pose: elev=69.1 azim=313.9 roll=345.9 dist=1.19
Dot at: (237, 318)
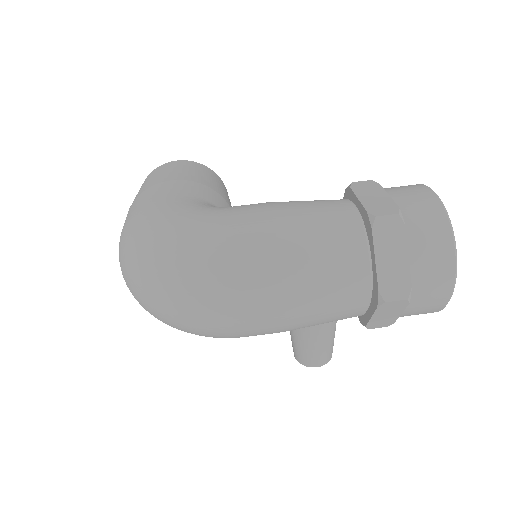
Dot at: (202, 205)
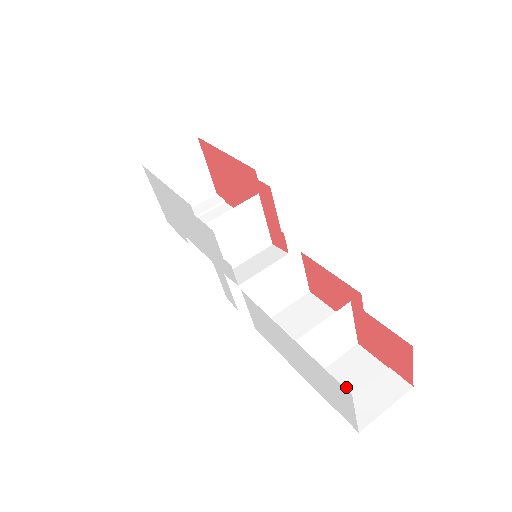
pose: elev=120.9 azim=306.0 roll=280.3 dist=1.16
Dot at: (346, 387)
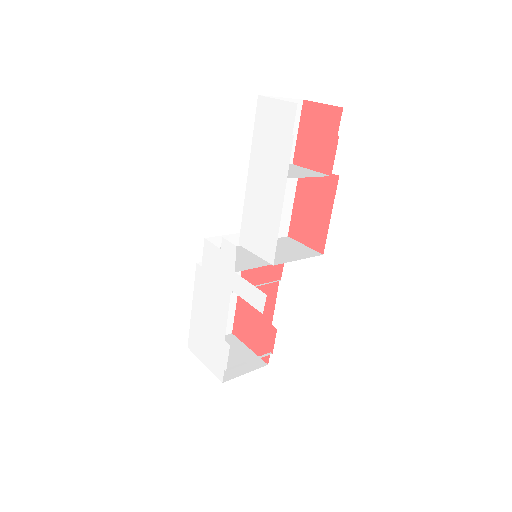
Dot at: occluded
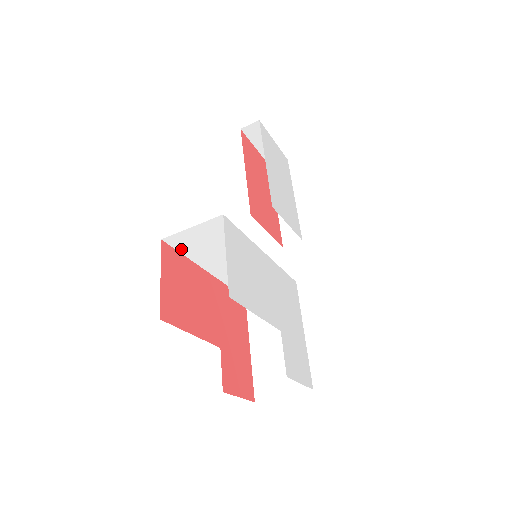
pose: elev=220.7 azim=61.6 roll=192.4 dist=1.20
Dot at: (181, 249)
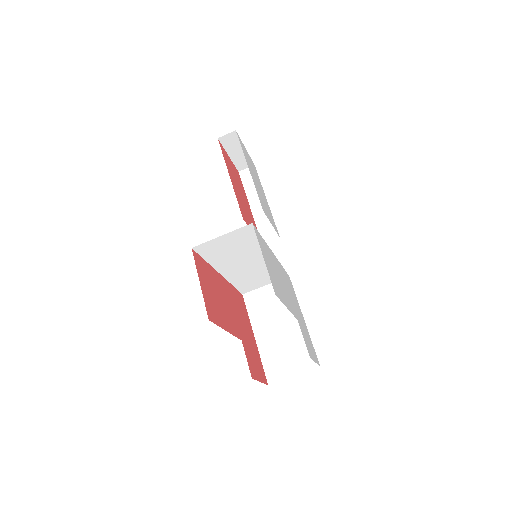
Dot at: (205, 255)
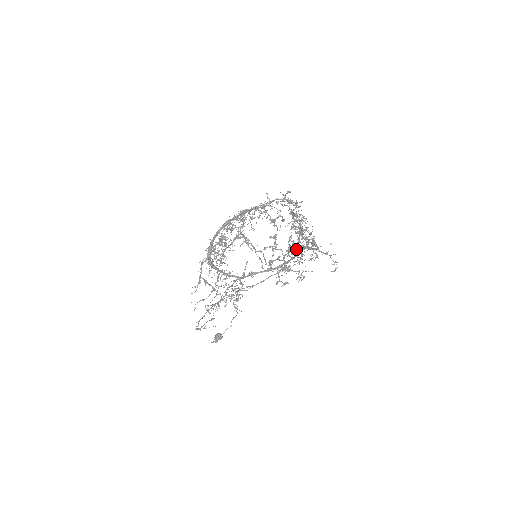
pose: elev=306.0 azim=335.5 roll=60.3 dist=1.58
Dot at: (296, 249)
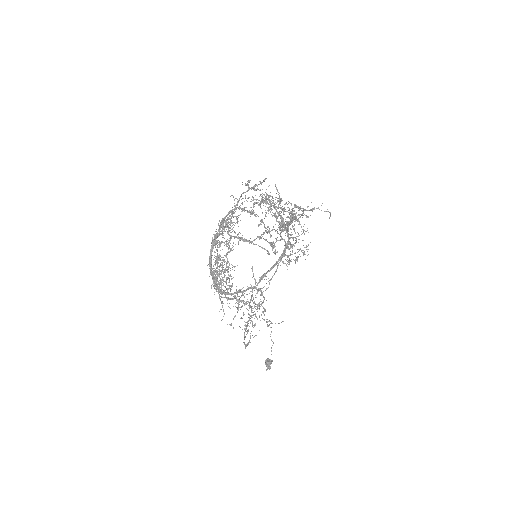
Dot at: (286, 222)
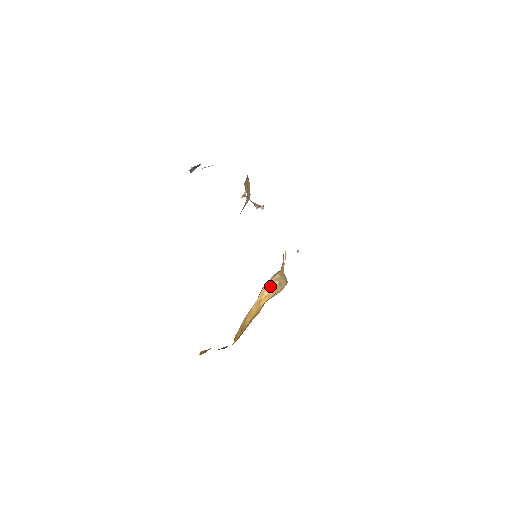
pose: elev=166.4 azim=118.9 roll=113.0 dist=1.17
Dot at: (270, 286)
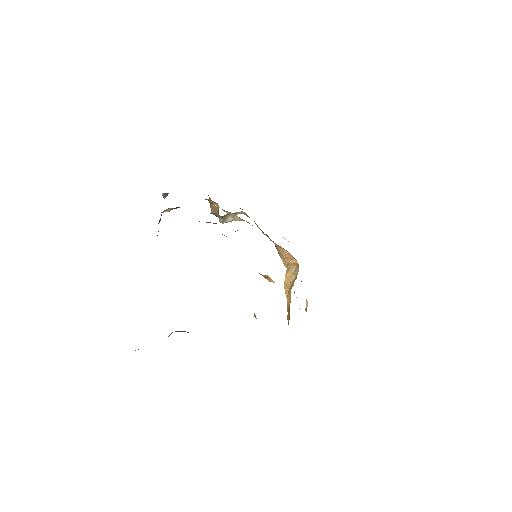
Dot at: (288, 280)
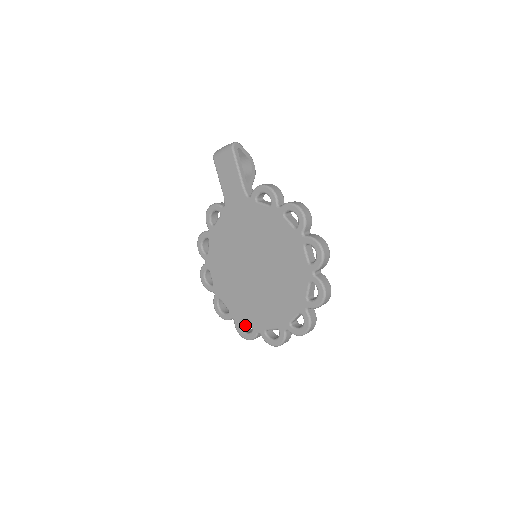
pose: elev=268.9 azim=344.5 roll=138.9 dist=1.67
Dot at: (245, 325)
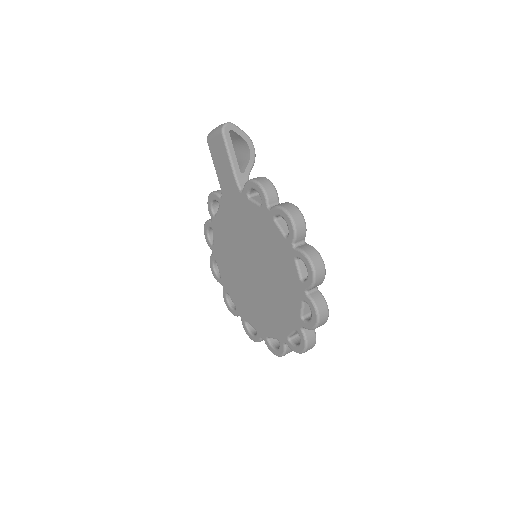
Dot at: occluded
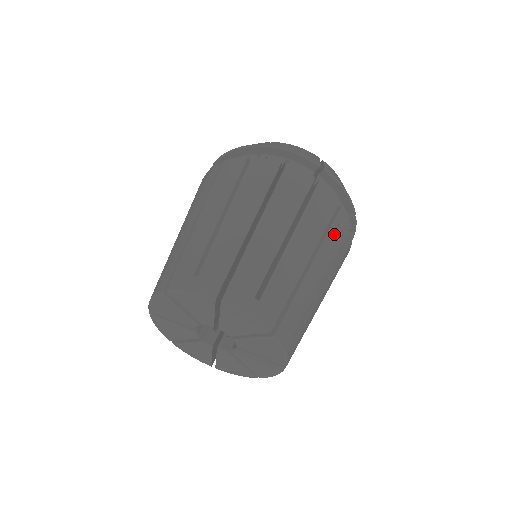
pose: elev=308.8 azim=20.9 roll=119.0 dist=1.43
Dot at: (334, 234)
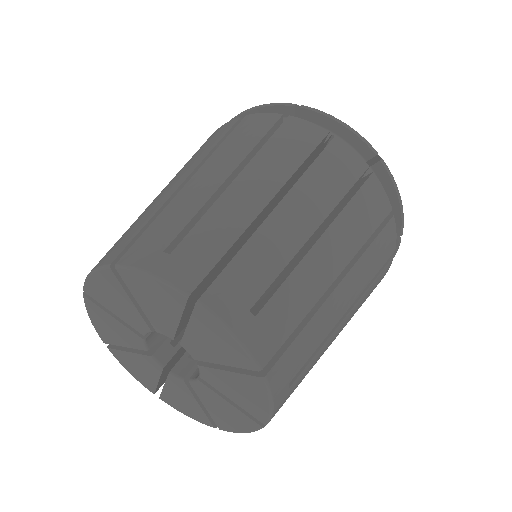
Dot at: (375, 251)
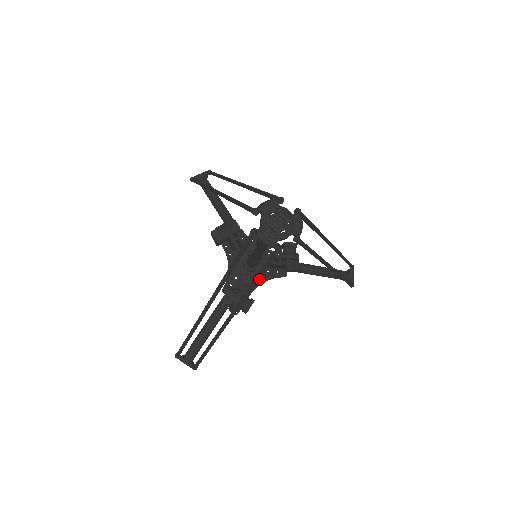
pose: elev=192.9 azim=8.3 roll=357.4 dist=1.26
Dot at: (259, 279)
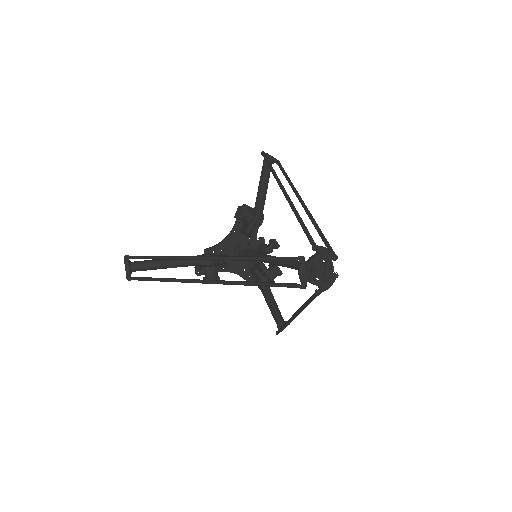
Dot at: occluded
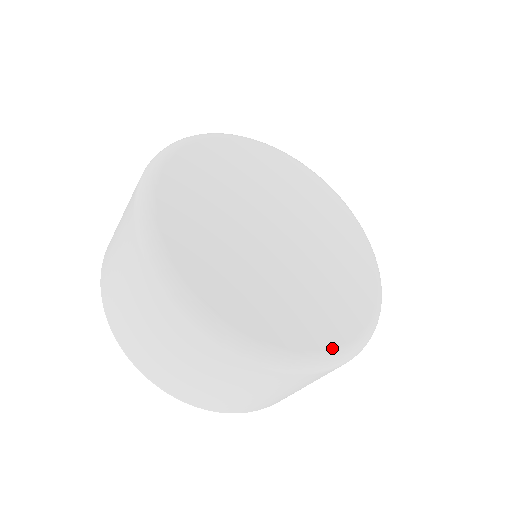
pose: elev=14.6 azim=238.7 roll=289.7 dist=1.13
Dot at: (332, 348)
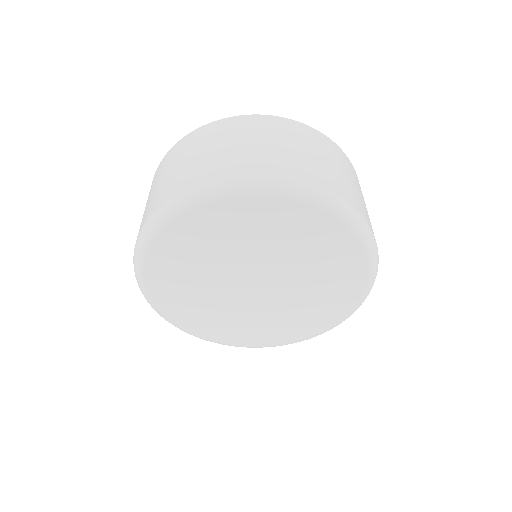
Dot at: (277, 344)
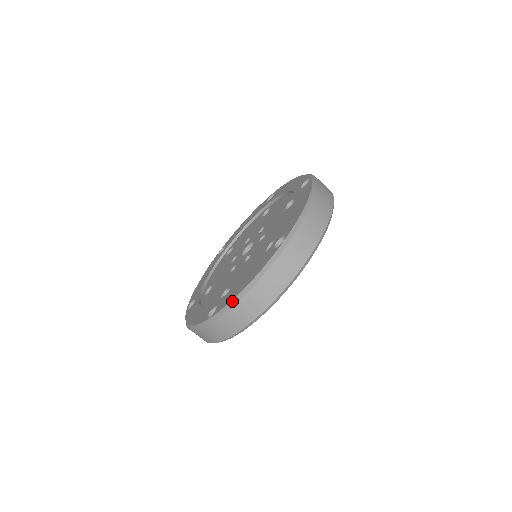
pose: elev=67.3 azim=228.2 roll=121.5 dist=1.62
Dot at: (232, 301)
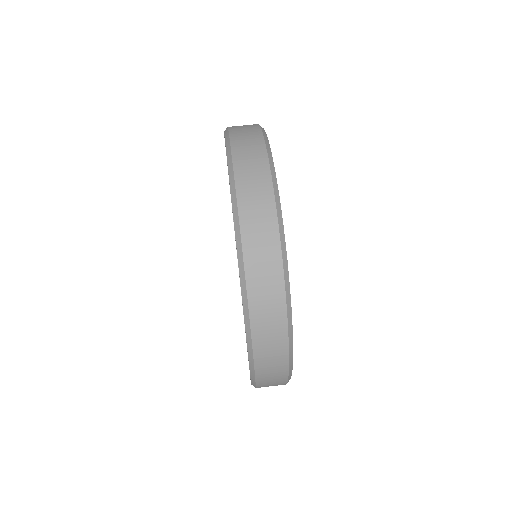
Dot at: (245, 327)
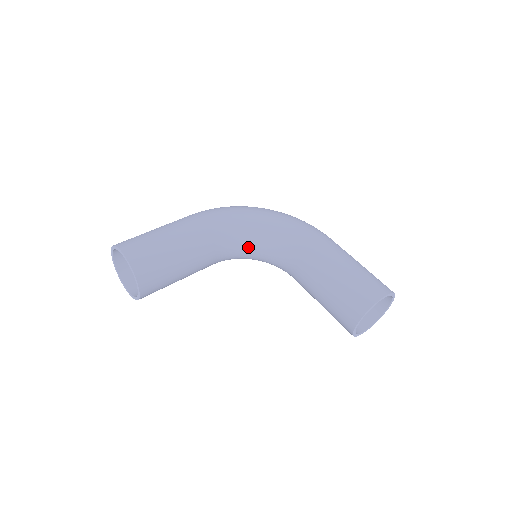
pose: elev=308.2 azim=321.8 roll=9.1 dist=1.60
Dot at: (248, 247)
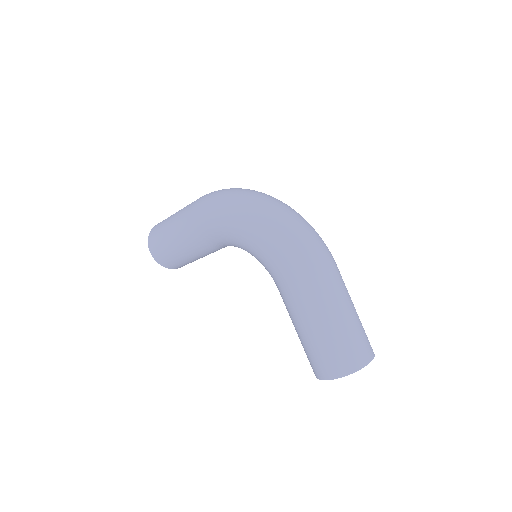
Dot at: occluded
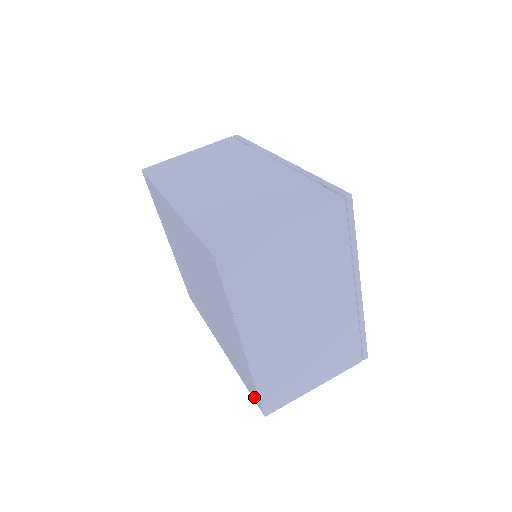
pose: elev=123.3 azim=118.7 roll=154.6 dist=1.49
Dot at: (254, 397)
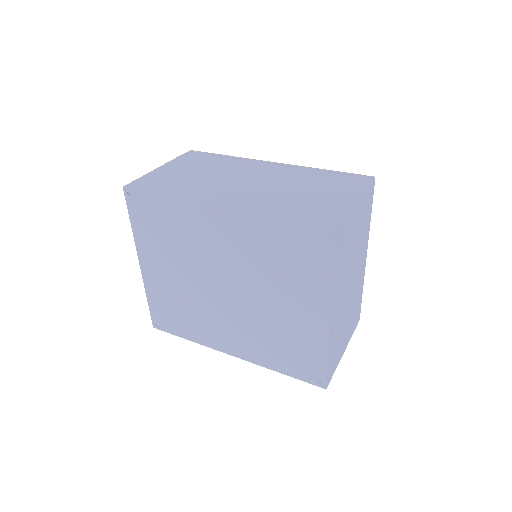
Dot at: (309, 377)
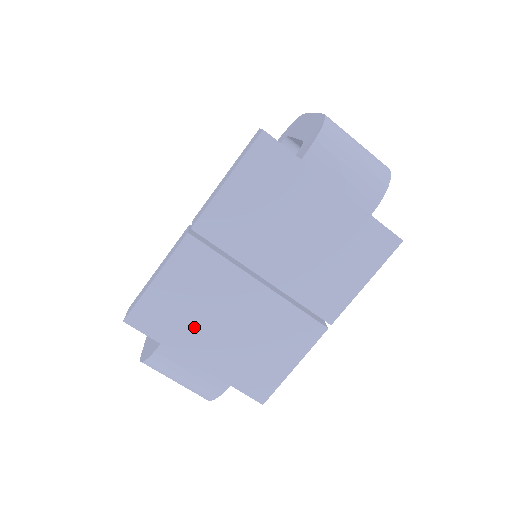
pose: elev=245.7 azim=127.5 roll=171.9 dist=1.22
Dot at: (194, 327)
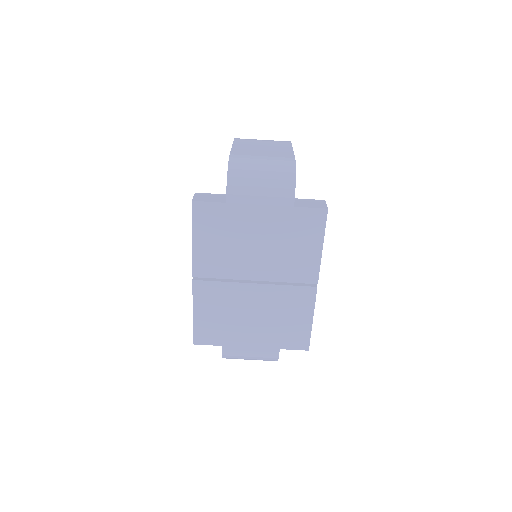
Dot at: (234, 328)
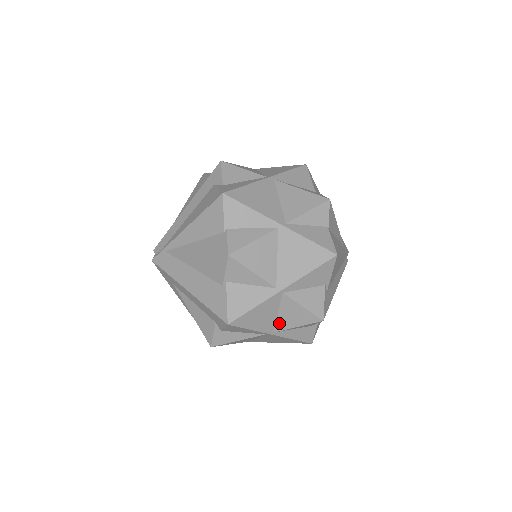
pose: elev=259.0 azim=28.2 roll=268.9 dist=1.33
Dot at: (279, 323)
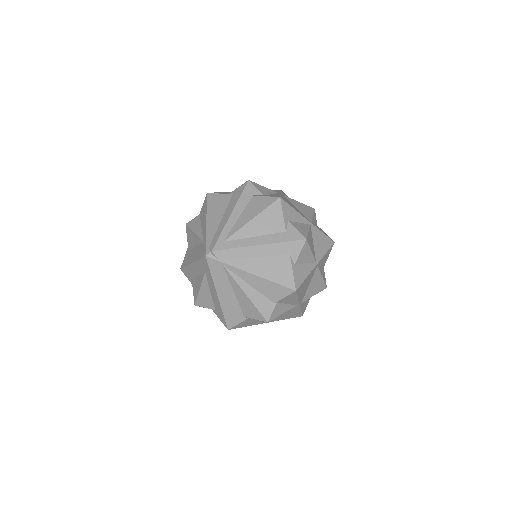
Dot at: occluded
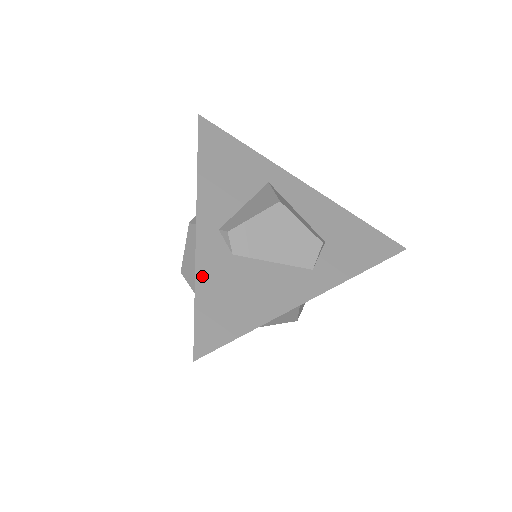
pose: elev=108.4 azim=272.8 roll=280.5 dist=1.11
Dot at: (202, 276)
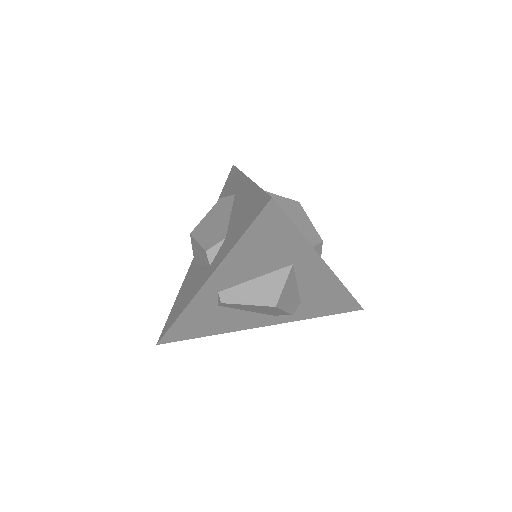
Dot at: (186, 314)
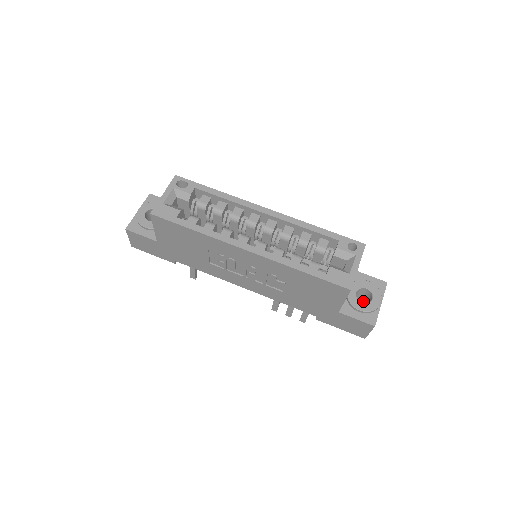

## What you need to do
Transcribe every line of the listing above, unchanged and in order, but leave out the pictures.

## Complete output
pose: elev=69.1 azim=313.9 roll=345.9 dist=1.19
Dot at: (237, 318)
Dot at: (202, 205)
pose: elev=120.9 azim=306.0 roll=280.3 dist=1.16
Dot at: (346, 387)
Dot at: occluded
pose: elev=220.7 azim=61.6 roll=192.4 dist=1.20
Dot at: (181, 249)
Dot at: (205, 255)
pose: elev=306.0 azim=335.5 roll=60.3 dist=1.58
Dot at: (296, 249)
Dot at: (286, 222)
pose: elev=166.4 azim=118.9 roll=113.0 dist=1.17
Dot at: (270, 286)
Dot at: (288, 280)
pose: elev=268.9 azim=344.5 roll=138.9 dist=1.67
Dot at: (245, 325)
Dot at: occluded
pose: elev=308.8 azim=20.9 roll=119.0 dist=1.43
Dot at: (334, 234)
Dot at: (375, 251)
pose: elev=192.9 azim=8.3 roll=357.4 dist=1.26
Dot at: (259, 279)
Dot at: occluded
pose: elev=14.6 azim=238.7 roll=289.7 dist=1.13
Dot at: (332, 348)
Dot at: (277, 344)
pose: elev=67.3 azim=228.2 roll=121.5 dist=1.62
Dot at: (232, 301)
Dot at: (245, 327)
pose: elev=308.2 azim=321.8 roll=9.1 dist=1.60
Dot at: (248, 247)
Dot at: occluded
pose: elev=123.3 azim=118.7 roll=154.6 dist=1.49
Dot at: (254, 397)
Dot at: (309, 377)
pose: elev=245.7 azim=127.5 roll=171.9 dist=1.22
Dot at: (194, 327)
Dot at: (234, 328)
pose: elev=259.0 azim=28.2 roll=268.9 dist=1.33
Dot at: (279, 323)
Dot at: occluded
pose: elev=108.4 azim=272.8 roll=280.5 dist=1.11
Dot at: (202, 276)
Dot at: (186, 314)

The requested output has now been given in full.